▶ **思考题目**:
1. 在这篇论述女性性别身份的文章里,哪一处自然景物被说成中华民族的“母亲”?
2. 从这篇论述女性性别身份的文章的最后一句之后续写下去。

▶ **网页正文**:

>>>>>

在民族国家话语场中,女性是一种什么样的身姿?
拟以孙犁、丁玲作品中的风景为索引,去分析女性性别身份的形成。
即女性总是呼应着民族国家话语的召唤而诞生,或者回归家庭支柱角色,或者像男人一样辗转各色战场。
但不论如何选择,形而下的身体总是性别政治角逐的关键,它映照出女性性别建构过程中难以被文化、政治、道德等消融的自然人性的一面,女性永远在寻找自我的路上。
关键词:
风景;民族国家话语;性别身份建构 中图分类号:
I206文献标志码:
A文章编号:
1002-2589(20xx)02-0166-03 任何人都在社会结构中占据一定的位置,扮演一定的角色,对于女性这个群体来说,同样也不例外。
为了发现女性角色的多样性,以及她们与男性话语体系的关系,我们不得不考察她们在民族国家话语场中的表现。
在文学艺术中,女性常常被当作民族、国家的象征,被亲切地称之为“她”,这个“她”更多的是一种母亲角色,而拯救受侮辱、受损害的“母亲”为民族国家的战斗者提供了一种颇为煽情的伦理上的凝聚力。
也就是说,在民族共同体性别化的过程中,幻象是起着至关重要的作用的。
民族共同体作为受难、被玷污的母亲这个幻象支撑着革命和战斗的正义性。
而这个幻象往往需要一些自然、风景来加以固着,如“黄河”成为中华民族的“母亲”。
在此强调的是,风景对民族国家场域中性别身份的建构起着隐蔽而重要的索引作用,本文将其放到抗战时期来具体展开上述问题。
一、女性在风景中 在民族国家场域中,风景不仅关系着民族共同体的性别化,而且暗示着男女两性性别身份的建构。
例如在抗战时期,为了突出战争氛围中的男性气质,女性被作了情色化的运用,而风景是这种情色化的绝佳的载体。
如万迪鹤的《自由射手之歌》:
两个人走到河沟的旁边了,正是一个有倾斜的下坡地点,河边的茅草和苍蒲,火一样地燃烧着蓬勃的生命,在风前呼啸,草深过了人的膝盖,蒲公英的花低下了头用柔软的花瓣吻着这两位战士土黄色的裹腿和鞋带[1]24。
这种风景是情色化的风景,花的柔软隐喻了女性的亲慰,对战争中男人的一种犒劳。
不同于20年代革命浪漫主义中,“女性身体作为革命(代表者为男性英雄)的异己力量而被捐弃。
革命言说通过男性英雄对女性身体的放逐即对‘女巫的魔力’的对抗而重获权威性”[2]77,抗战时期的女性身体又被召回以发挥其自然功能,例如《八月的乡村》中的李七嫂让游击队员唐老疙瘩大享春色,让读者大饱眼福。
于逢的《乡下姑娘》中关于主人公桂花的一段心理描写和福楼拜《包法利夫人》中农场展览会的描写有着异曲同工之妙。

<<<<<

▶ **相关资料**:

>>>>>

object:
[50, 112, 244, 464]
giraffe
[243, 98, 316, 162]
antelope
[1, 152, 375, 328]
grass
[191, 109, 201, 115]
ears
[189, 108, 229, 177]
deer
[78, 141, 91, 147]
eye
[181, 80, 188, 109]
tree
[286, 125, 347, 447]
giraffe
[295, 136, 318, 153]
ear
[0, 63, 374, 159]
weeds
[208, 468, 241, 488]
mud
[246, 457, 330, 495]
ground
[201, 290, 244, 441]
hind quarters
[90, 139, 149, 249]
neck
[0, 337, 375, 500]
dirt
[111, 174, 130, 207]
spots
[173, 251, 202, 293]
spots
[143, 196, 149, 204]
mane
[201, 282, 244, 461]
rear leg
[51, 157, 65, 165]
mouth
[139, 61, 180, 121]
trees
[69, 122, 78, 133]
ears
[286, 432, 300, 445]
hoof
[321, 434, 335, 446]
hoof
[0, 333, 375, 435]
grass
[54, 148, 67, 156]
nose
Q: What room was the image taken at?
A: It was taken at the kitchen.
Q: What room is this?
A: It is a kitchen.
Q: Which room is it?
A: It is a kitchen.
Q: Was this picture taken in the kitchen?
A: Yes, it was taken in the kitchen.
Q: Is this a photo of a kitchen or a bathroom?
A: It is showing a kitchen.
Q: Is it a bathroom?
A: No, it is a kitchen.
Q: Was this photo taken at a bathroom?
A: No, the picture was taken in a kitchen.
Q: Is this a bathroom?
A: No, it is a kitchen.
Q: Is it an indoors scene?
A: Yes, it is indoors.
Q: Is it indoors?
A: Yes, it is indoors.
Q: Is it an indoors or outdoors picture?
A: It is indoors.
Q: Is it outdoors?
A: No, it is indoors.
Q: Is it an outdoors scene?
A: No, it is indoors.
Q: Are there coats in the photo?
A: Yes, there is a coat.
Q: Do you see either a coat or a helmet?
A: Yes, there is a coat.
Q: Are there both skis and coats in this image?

<<<<<

▶ **练习答案**:
1. 黄河。

2.
夜晚中夏虫的世俗生活唤起了桂花的某种热望,警卫员的诱惑让她内心充满着斗争和煎熬。
“山涧嗬嗬地啸着,大木轮叽切切地尖声呻吟着,舂柱澎澎地粗暴地响动着,仿佛共同忙着一件什么重大事情,而且似乎越来越急迫一样。
” 这段风景的情色化描写和《救亡歌》的并置构成了一种奇特的效果。
一方面,识字班、救亡歌作为一个开明的符号,成为桂花的挡箭牌,为她犹豫的身体行动提供支持;另一方面,这种描写手法暗示出一个问题,即为什么对一个民族的启蒙要从女人的性谈起,进而从女性开始?
这种启蒙的思路很早已被观察到。
中国早期的民族主义者和知识分子在中华帝国晚期就开始谴责对中国妇女的残忍行为,但是他们的这种批评缺乏一种理论上的背景支持和人性的考虑。
后来他们才承认他们认为只有解决了妇女问题,文明才能拯救,国家才能得到解放[3]200。
在这里,我们看到了一种替换,民族国家的问题被替换为女性的问题,妇女的悲惨命运与生存状况成为社会动员的有力方式,它使得民族国家话语获得了自己的普遍号召力。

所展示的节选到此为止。